(INSTRUCTIONS FOR THE TASK): The records that follow are to be transcribed in full, leaving out each picture.

(Collected data)
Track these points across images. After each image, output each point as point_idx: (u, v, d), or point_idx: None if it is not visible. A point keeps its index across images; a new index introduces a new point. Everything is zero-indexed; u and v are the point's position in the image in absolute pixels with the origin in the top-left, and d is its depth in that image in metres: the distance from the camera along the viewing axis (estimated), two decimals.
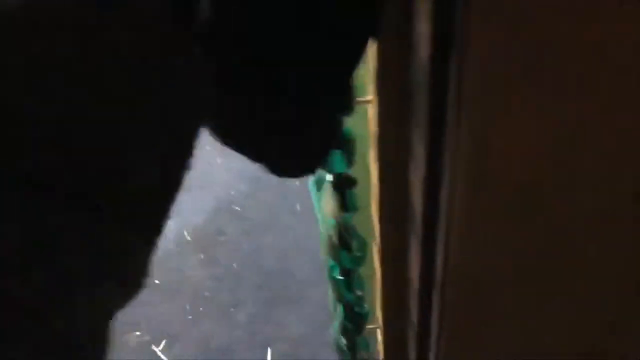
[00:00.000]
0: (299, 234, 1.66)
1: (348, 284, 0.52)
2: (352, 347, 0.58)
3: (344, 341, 0.58)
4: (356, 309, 0.54)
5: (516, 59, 0.26)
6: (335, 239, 0.49)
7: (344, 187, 0.45)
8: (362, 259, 0.50)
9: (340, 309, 0.55)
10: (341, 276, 0.52)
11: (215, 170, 1.87)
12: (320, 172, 0.48)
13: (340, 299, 0.54)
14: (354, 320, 0.55)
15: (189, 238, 1.68)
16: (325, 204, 0.52)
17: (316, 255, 1.59)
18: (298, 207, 1.74)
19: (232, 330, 1.45)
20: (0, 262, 0.19)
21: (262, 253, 1.63)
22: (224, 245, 1.66)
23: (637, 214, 0.32)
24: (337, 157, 0.42)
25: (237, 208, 1.76)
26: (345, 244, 0.49)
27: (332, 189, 0.46)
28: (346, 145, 0.42)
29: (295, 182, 1.80)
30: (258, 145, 0.32)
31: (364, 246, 0.49)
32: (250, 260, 1.61)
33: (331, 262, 0.51)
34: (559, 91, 0.27)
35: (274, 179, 1.52)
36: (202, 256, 1.64)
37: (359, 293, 0.53)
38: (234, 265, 1.61)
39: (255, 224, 1.71)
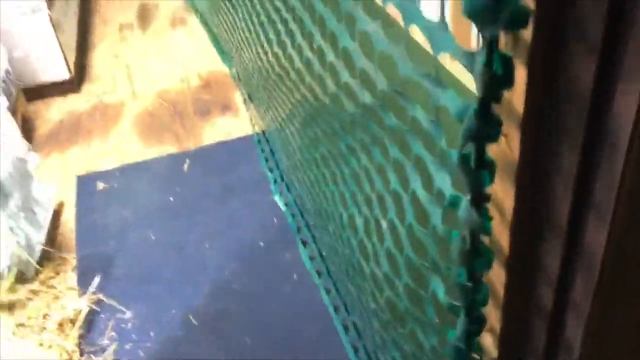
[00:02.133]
0: (302, 300, 1.74)
1: (476, 289, 0.63)
2: (470, 349, 0.69)
3: (461, 344, 0.69)
4: (479, 312, 0.66)
5: None
6: (465, 248, 0.61)
7: (483, 201, 0.57)
8: (490, 265, 0.62)
9: (462, 313, 0.66)
10: (469, 282, 0.63)
11: (205, 254, 1.92)
12: (453, 193, 0.61)
13: (465, 303, 0.65)
14: (477, 323, 0.66)
15: (195, 322, 1.71)
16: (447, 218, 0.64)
17: (322, 317, 1.67)
18: (295, 276, 1.82)
19: None
20: None
21: (271, 324, 1.68)
22: (232, 322, 1.70)
23: None
24: (485, 175, 0.55)
25: (236, 287, 1.81)
26: (478, 251, 0.61)
27: (470, 202, 0.58)
28: (490, 165, 0.55)
29: (285, 255, 1.89)
30: None
31: (491, 254, 0.61)
32: (261, 333, 1.66)
33: (461, 270, 0.63)
34: None
35: (264, 255, 1.68)
36: (213, 337, 1.66)
37: (484, 297, 0.64)
38: (247, 339, 1.64)
39: (257, 298, 1.77)
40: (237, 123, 2.54)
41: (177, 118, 2.62)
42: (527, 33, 0.48)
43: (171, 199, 2.15)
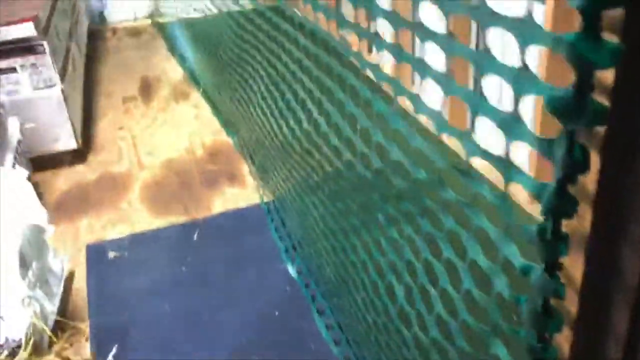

(RESPONSE BOX):
Track these points across images. After each image, output each point as point_idx: (u, v, d), or point_idx: None if it is not visible. A point keeps its index across images; a new index introduces a new point. Everything is zero-indexed; u and v are the point's position in the image in absolute pixels with the origin in the top-left, and d is its depth in that image in metres: the distance from the camera along the viewing axis (estimated), two decimals.
[00:00.000]
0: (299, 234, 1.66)
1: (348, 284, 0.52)
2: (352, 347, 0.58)
3: (344, 341, 0.58)
4: (356, 309, 0.54)
5: (516, 59, 0.26)
6: (335, 239, 0.49)
7: (344, 187, 0.45)
8: (362, 259, 0.50)
9: (340, 309, 0.55)
10: (341, 276, 0.52)
11: (215, 170, 1.87)
12: (320, 172, 0.48)
13: (340, 299, 0.54)
14: (354, 320, 0.55)
15: (189, 238, 1.68)
16: (325, 204, 0.52)
17: (316, 255, 1.59)
18: (298, 207, 1.74)
19: (232, 330, 1.45)
20: (0, 262, 0.19)
21: (262, 253, 1.63)
22: (224, 245, 1.66)
23: (637, 214, 0.32)
24: (337, 157, 0.42)
25: (237, 208, 1.76)
26: (345, 244, 0.49)
27: (332, 189, 0.46)
28: (346, 145, 0.42)
29: (295, 182, 1.80)
30: (258, 145, 0.32)
31: (364, 246, 0.49)
32: (250, 260, 1.61)
33: (331, 262, 0.51)
34: (559, 91, 0.27)
35: (274, 179, 1.52)
36: (202, 256, 1.64)
37: (359, 293, 0.53)
38: (234, 265, 1.61)
39: (255, 224, 1.71)
[00:02.133]
0: (302, 300, 1.74)
1: (476, 289, 0.63)
2: (470, 349, 0.69)
3: (461, 344, 0.69)
4: (479, 312, 0.66)
5: None
6: (465, 248, 0.61)
7: (483, 201, 0.57)
8: (490, 265, 0.62)
9: (462, 313, 0.66)
10: (469, 282, 0.63)
11: (205, 254, 1.92)
12: (453, 193, 0.61)
13: (465, 303, 0.65)
14: (477, 323, 0.66)
15: (195, 322, 1.71)
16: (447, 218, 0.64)
17: (322, 317, 1.67)
18: (295, 276, 1.82)
19: None
20: None
21: (271, 324, 1.68)
22: (232, 322, 1.70)
23: None
24: (485, 175, 0.55)
25: (236, 287, 1.81)
26: (478, 251, 0.61)
27: (470, 202, 0.58)
28: (490, 165, 0.55)
29: (285, 255, 1.89)
30: None
31: (491, 254, 0.61)
32: (261, 333, 1.66)
33: (461, 270, 0.63)
34: None
35: (264, 255, 1.68)
36: (213, 337, 1.66)
37: (484, 297, 0.64)
38: (247, 339, 1.64)
39: (257, 298, 1.77)
40: (237, 123, 2.54)
41: (177, 118, 2.62)
42: (527, 33, 0.48)
43: (171, 199, 2.15)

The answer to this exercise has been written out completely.